Today marks one week since my last day with a full time job. I felt a pressure all of a sudden that I had to quit and go game dev. No more wasting time.
I’d say one week as an indie game developer, but that title doesn’t feel quite right before completing at least one game independently. Shouldn’t be much longer.
Before I left my previous employer, I was spending nights working on Bad Bones, losing sleep, time with my girlfriend, and feeling increasingly frustrated by how difficult it was to fit my passions into my life.
Bad Bones is a concept I like a lot. One that bears many of my feelings and thoughts on games, but it also represents a great deal of compromise. The hardest lesson I’ve had to learn is to effectively compromise my ideas. It’s hard because I’ve spent years teaching myself not to compromise. Too many artists are too willing to compromise and their work gets so diluted by the suggestions of others that eventually it’s tasteless. They take the scratchy, misshapen materials of their identity and sand down all the rough edges with what’s popular, what’s easy, what pays, or what some committee of peers finds palatable. All the sharp, rusty edges are gone and you get a nice, round blob. Nothing to poke anybody. God forbid you make something with meaning because somebody might be offended by it, or think its too artsy, too preachy. Every amorphous blob just tickles fancies and rolls away, disappears.

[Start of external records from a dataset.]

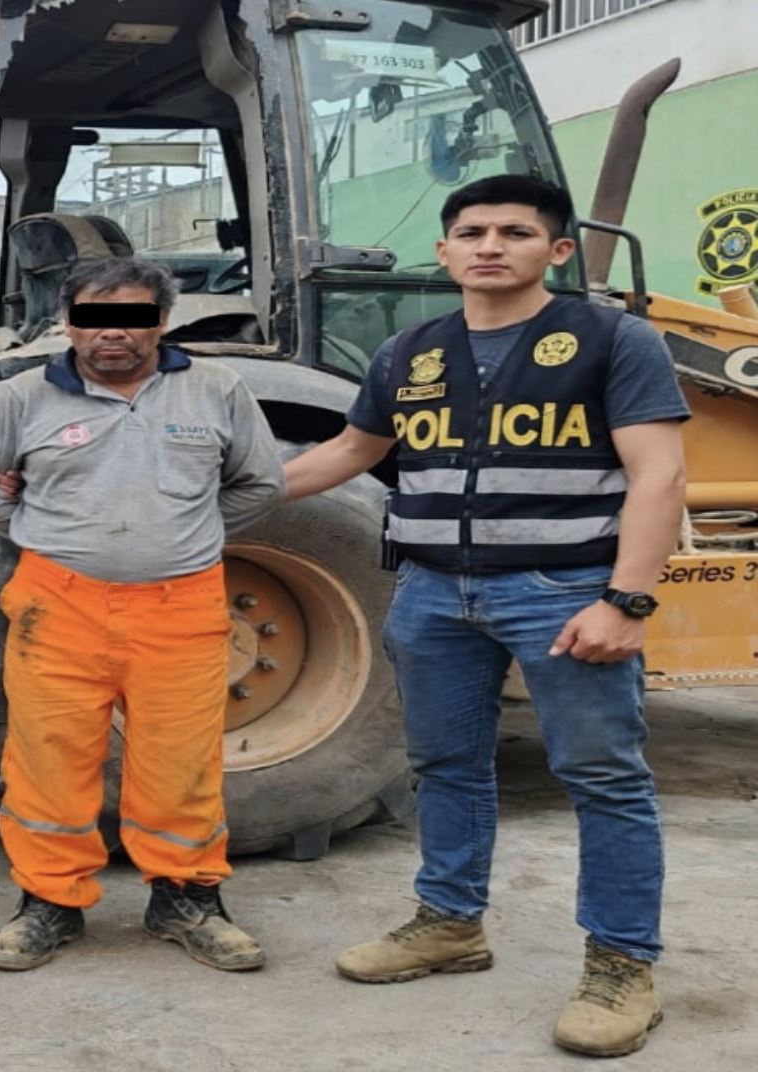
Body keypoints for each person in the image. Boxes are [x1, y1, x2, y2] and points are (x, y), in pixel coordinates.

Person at [282, 175, 688, 1059]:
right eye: (471, 231)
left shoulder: (611, 339)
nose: (490, 245)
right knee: (444, 766)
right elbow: (354, 452)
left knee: (603, 778)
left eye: (514, 231)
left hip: (560, 589)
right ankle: (450, 923)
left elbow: (660, 475)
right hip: (431, 592)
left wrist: (626, 600)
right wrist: (206, 494)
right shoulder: (409, 351)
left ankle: (623, 964)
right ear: (445, 249)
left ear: (558, 249)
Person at [0, 256, 284, 974]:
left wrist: (190, 530)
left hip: (182, 607)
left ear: (163, 321)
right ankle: (50, 903)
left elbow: (261, 482)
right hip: (56, 605)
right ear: (67, 324)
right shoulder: (22, 396)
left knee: (181, 763)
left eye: (133, 319)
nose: (113, 336)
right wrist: (38, 529)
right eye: (93, 320)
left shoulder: (216, 389)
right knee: (48, 759)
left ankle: (187, 899)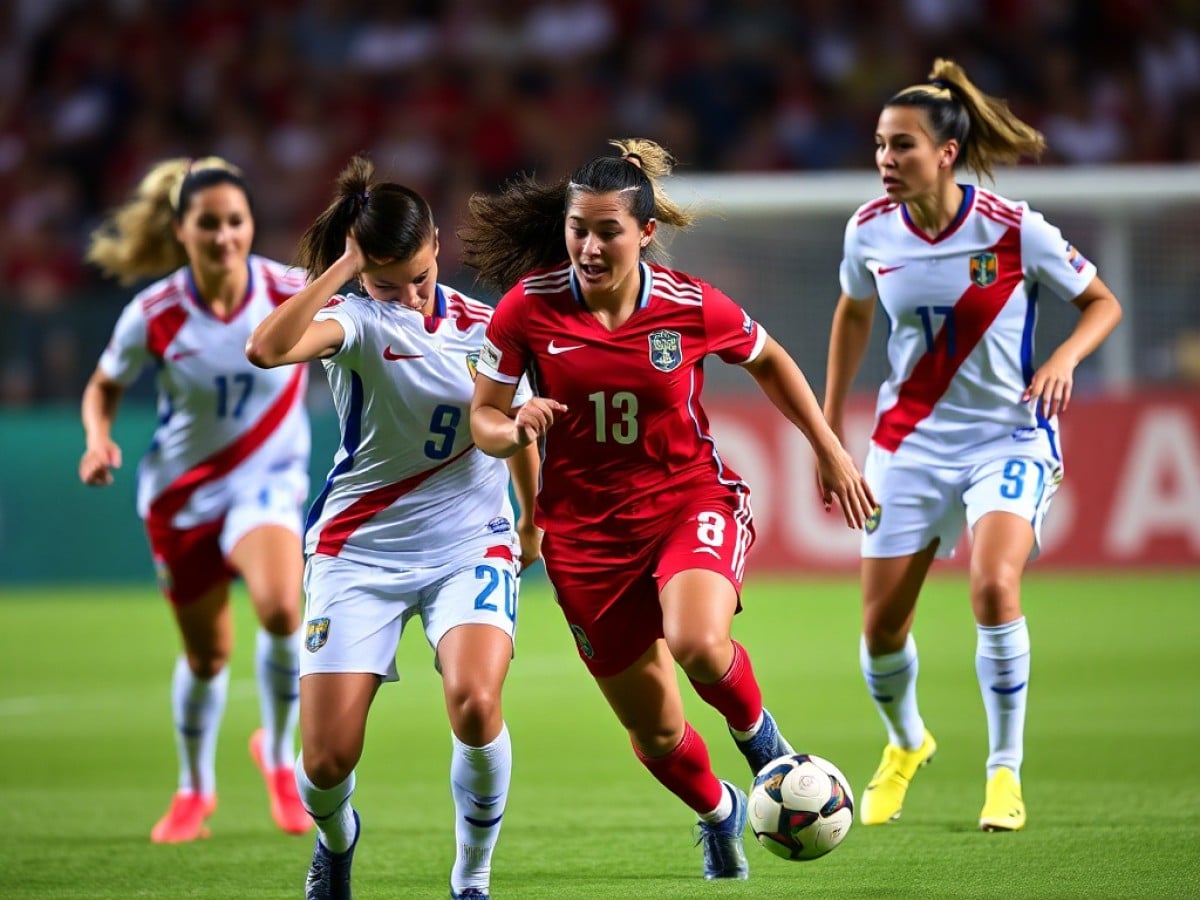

I don’t have to worry about any committees anymore. I’m okay money-wise with my savings, but that’ll end before long. So pay is on my mind. Monetizing games is a big deal these days with DRM dropping dead, microtransactions and subscriptions on the rise, Free2Play and so on. I’m keeping my fingers crossed hoping that selling a good product at a fair price is enough to cover rent. It’s all up in the air. Getting paid weighs as heavily as the work I’ve dreamed up that I can’t expect to earn me anything. And if I can get paid for what’s easy, that’s a temptation.
I thought about putting ‘temptation’ somewhere in the title of this post because I’ve only been on my own a week and that’s what I feel. It’s tempting to toss any sense of responsibility and burn up my savings working on whatever I want to work on. And it’s tempting to take a job with good pay (more than a lot of people can expect) and do secure work for years that I don’t need to give a damn about. It’s even tempting to pump out a string of crappy flash games, fill them with ads and build up a cash flow selling to every casual gaming site on the internet. Or to get some sponsors and spend my days skinning games for the new Maxi-Pads website or any number of toys looking for an online face. But instead of taking those, I’m sticking with limbo.
Offshore of nine to five, and surrounded by boatloads of freelancers, sponsored work, and full-bellied tower-defense developers, it is hard to dog-paddle without a number entering my mind that represents how long I think I’ve got until I’m treading water. That number is sitting down on my forehead, trying to suck up my stare. Make me cross-eyed. Weighs down on my nose, trying to flatten out the bend in my bridge. I’ve got a big nose. My nose is weird and I can’t breath right through it–never have. But I don’t need a damn number grinding the corner out of it. Smoothing my face out until I’m a big round idiot.
I’m trying an experiment. After IGCW, I put Bad Bones on hold to work on a small project. The idea is try to make a decent game as quickly as possible and sell it on FlashGameLicense. Try to form a development pipeline that can allow for quick, profitable games to supplement the larger, riskier projects like Bad Bones. My rough schedule is 1 week for 1 game. I’ve lost some time on a few things this week, but I’m doing okay. Not sure what I’ll have exactly by the end of this weekend, but I am doing okay. If this doesn’t work out, I guess it’s back to the drawing board. But that’s okay.
Don’t get me wrong about all this. If it’s not this pressure to find a pay-check it’s the pressure I felt before to be independent, doing good work that I believed in. There’s an element of madness in each one of those and each one will eventually drive you crazy if you let them. But there’s a chance here that I can kill both of these damn birds with one stone. I’ve got to give it a try.
It’s alright. I do my best work after throwing myself to the lion’s den.